My very favorite basic chocolate cupcake recipe hails from the queen of cupcakes, Glorious Treats. However, I make a couple modifications – I like to add the dry ingredients to the wet, instead of vice versa. I also incorporate vanilla paste for its wonderful flavor.
This basic cupcake recipe can be modified to your heart’s desire – add orange zest, extract, or Grand Marnier for chocolate orange cupcakes. Or consider adding some instant coffee powder or Kahlua for mocha flavor! It’s a great mother recipe.
And, of course, my trick is that I like to create a simple syrup flavor that matches or complements whatever the cupcake flavor is, so if it’s a chocolate orange cupcake I would probably make orange simple syrup to intensify the flavor and keep the cupcakes moist. Or, if I wanted them to be super chocolatey, I might add cocoa powder or chocolate extract to my simple syrup to make it extra rich.
Without further ado, here’s the recipe!
- 2 cups sugar
- 1 3/4 cups all purpose flour
- 3/4 cup unsweetened cocoa
- 1 1/2 teaspoons baking powder
- 1 1/2 teaspoons baking soda
- 1 teaspoon salt
- 2 eggs
- 1 cup whole milk
- 1/2 cup vegetable oil
- 1 tablespoon vanilla paste
- 1 cup boiling water
- Line muffin tin with paper liners. Heat oven to 350*F.
- Beat eggs, milk, oil and vanilla on medium speed for one minute.
- In a large mixing bowl, stir together sugar, flour, cocoa, baking powder, baking soda and salt. Gradually incorporate into the wet ingredients while mixing on low.
- Stir in boiling water (the batter will be thin, don’t worry, this is right).

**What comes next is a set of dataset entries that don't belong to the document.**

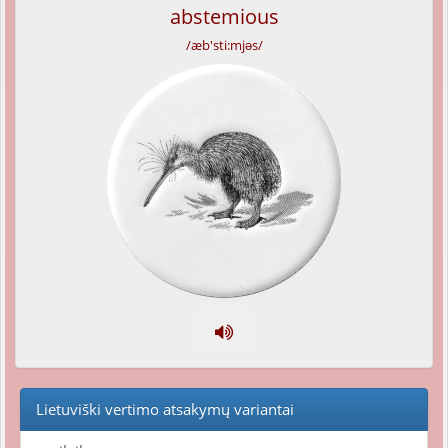
abstemious
/æb'sti:mjəs/
Lietuviški vertimo atsakymų variantai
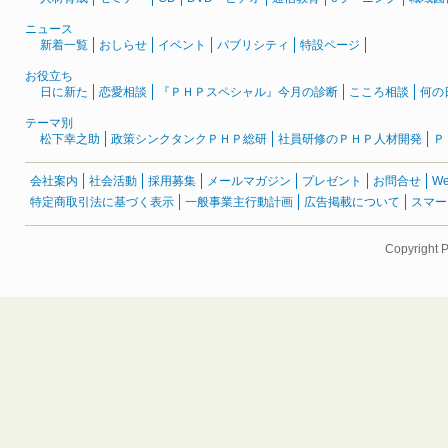
ニュース
新着一覧
おしらせ
イベント
パブリシティ
特設ページ
お役立ち
日に新た
恋愛相談
『ＰＨＰスペシャル』今月の診断
こころ相談
何の
テーマ別
松下幸之助
政策シンクタンクＰＨＰ総研
社員研修のＰＨＰ人材開発
Ｐ
会社案内
社会活動
採用募集
メールマガジン
プレゼント
お問合せ
W
特定商取引法に基づく表示
一般事業主行動計画
広告掲載について
スマー
Copyright 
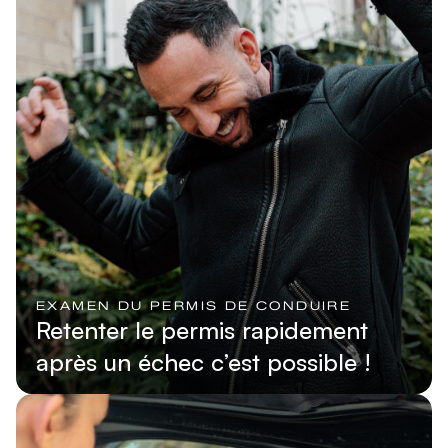
EXAMEN DU PERMIS DE CONDUIRE
Retenter le permis rapidement
après un échec c’est possible !
Lire l'article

- Fill liners 2/3 full with batter.
- Bake cupcakes for approximately 18-22 minutes, or until a toothpick inserted into the middle of a cupcake comes out clean.
- Cool completely on wire rack before frosting.
- The original recipe says that you should add the wet ingredients to the dry. I've found I have greater success doing the opposite, as it results in fewer lumps.
- I prefer to fill the cupcake liners with a small cookie scoop (two "scoops" of batter per cupcake mold) or by filling a squeezable bottle with the batter and "squeezing" it into each mold. Just make sure the tip has a large enough hole to get the batter through, but not too big (or it'll gush out.)